Nearly all of the night shift workers of a ceramics plant directly across the street from the biological facility (compound 19) became infected, and most died. Since most were men, there were suspicions by NATO governments that the Soviet Union had developed a sex-specific weapon. The government blamed the outbreak on the consumption of anthrax-tainted meat and ordered the confiscation of all uninspected meat that entered the city. They also ordered that all stray dogs be shot and that people not have contact with sick animals. There was also a voluntary evacuation and anthrax vaccination program established for people from 18–55.
To support the cover-up story Soviet medical and legal journals published articles about an outbreak in livestock that caused GI anthrax in people who consumed infected meat, and cutaneous anthrax in people who came into contact with the animals. All medical and public health records were confiscated by the KGB. In addition to the medical problems that the outbreak caused, it also prompted Western countries to be more suspicious of a covert Soviet Bioweapons program and to increase their surveillance of suspected sites. In 1986 the US government was allowed to investigate the incident, and concluded that the exposure was from aerosol anthrax from a military weapons facility. In 1992, President Yeltsin admitted that he was "absolutely certain" that "rumors" about the Soviet Union violating the 1972 Bioweapons Treaty were true. The Soviet Union, like the US and UK, had agreed to submit information to the UN about their bioweapons programs but omitted known facilities and never acknowledged their weapons program.
Anthrax bioterrorism
Theoretically anthrax spores can be cultivated with minimal special equipment and a first-year collegiate microbiological education, but in practice the procedure is difficult and dangerous. To make large amounts of an aerosol form of anthrax suitable for biological warfare requires extensive practical knowledge, training, and highly advanced equipment.
Concentrated anthrax spores were used for bioterrorism in the 2001 anthrax attacks in the United States, delivered by mailing postal letters containing the spores. Only a few grams of material were used in these attacks and in August 2008 the US Department of Justice announced they believed that Dr. Bruce Ivins, a senior biodefense researcher employed by the United States government, was responsible. These events also spawned many anthrax hoaxes.
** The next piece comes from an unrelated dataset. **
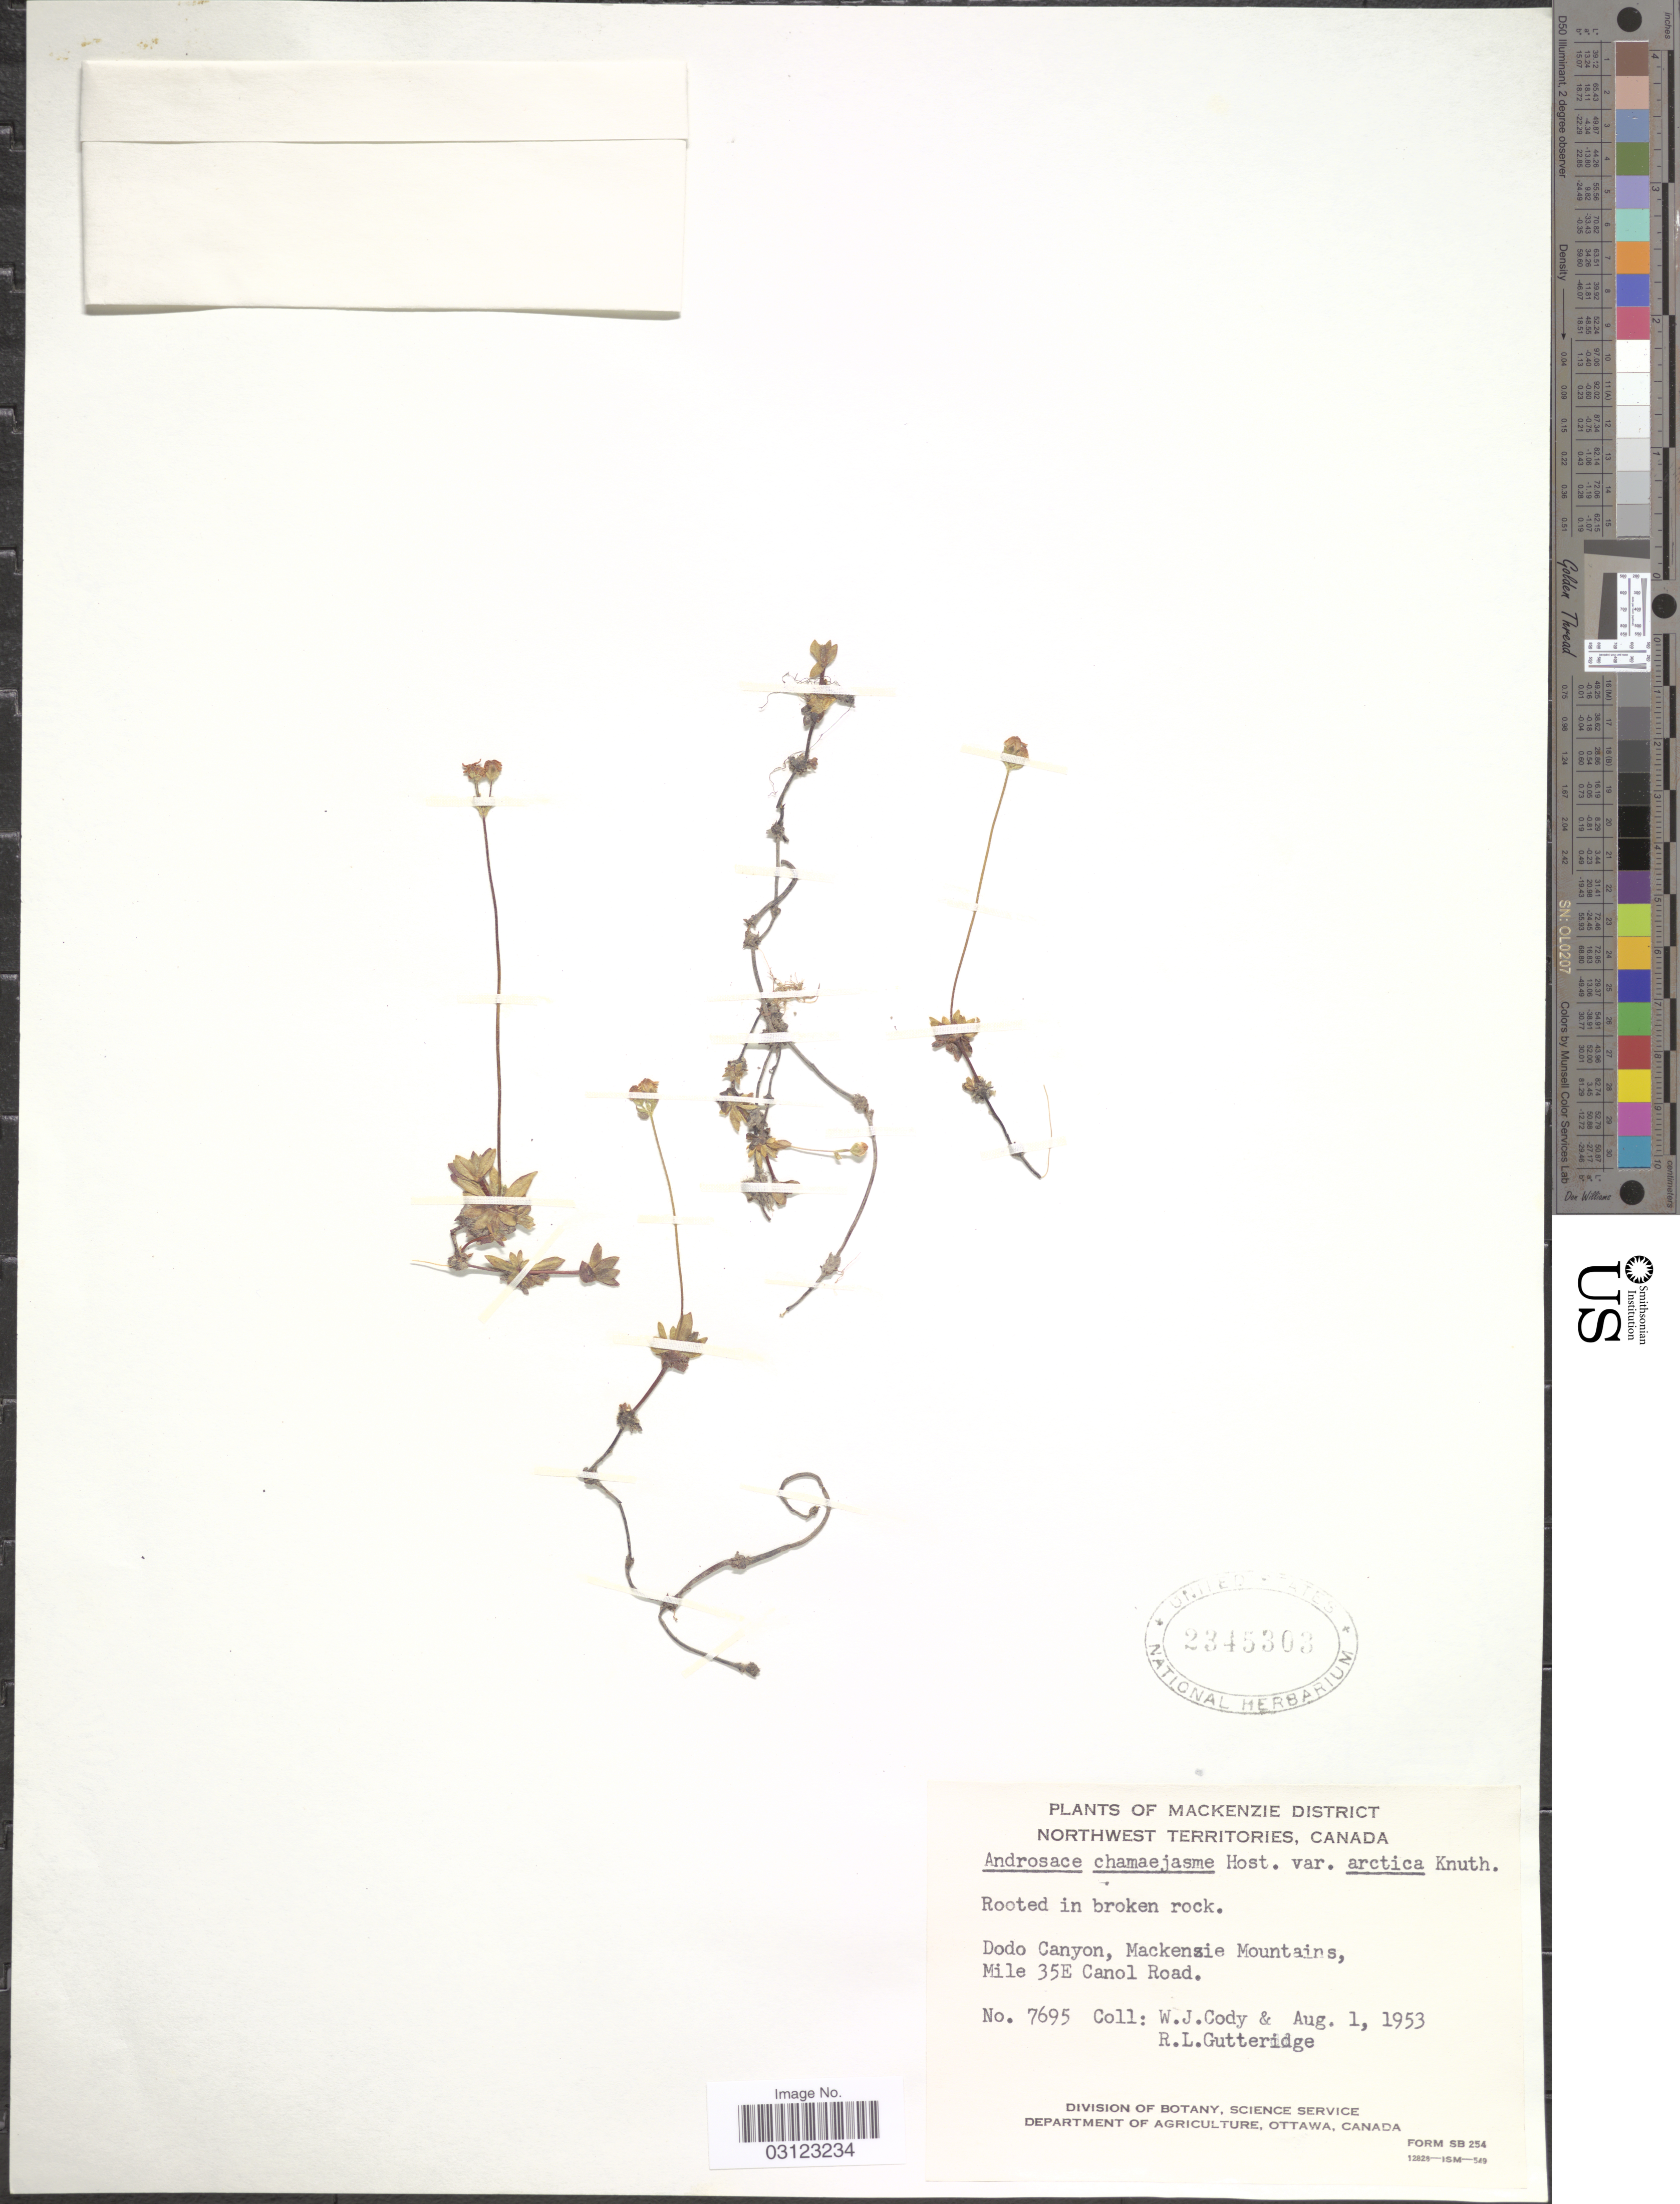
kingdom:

Due to these events, the U.S. Postal Service installed biohazard detection systems at its major distribution centers to actively scan for anthrax being transported through the mail.
Decontaminating mail
In response to the postal anthrax attacks and hoaxes the US Postal Service sterilized some mail using a process of gamma irradiation and treatment with a proprietary enzyme formula supplied by Sipco Industries Ltd.
A scientific experiment performed by a high school student, later published in The Journal of Medical Toxicology, suggested that a domestic electric iron at its hottest setting (at least 400 °F (204 °C)) used for at least 5 minutes should destroy all anthrax spores in a common postal envelope.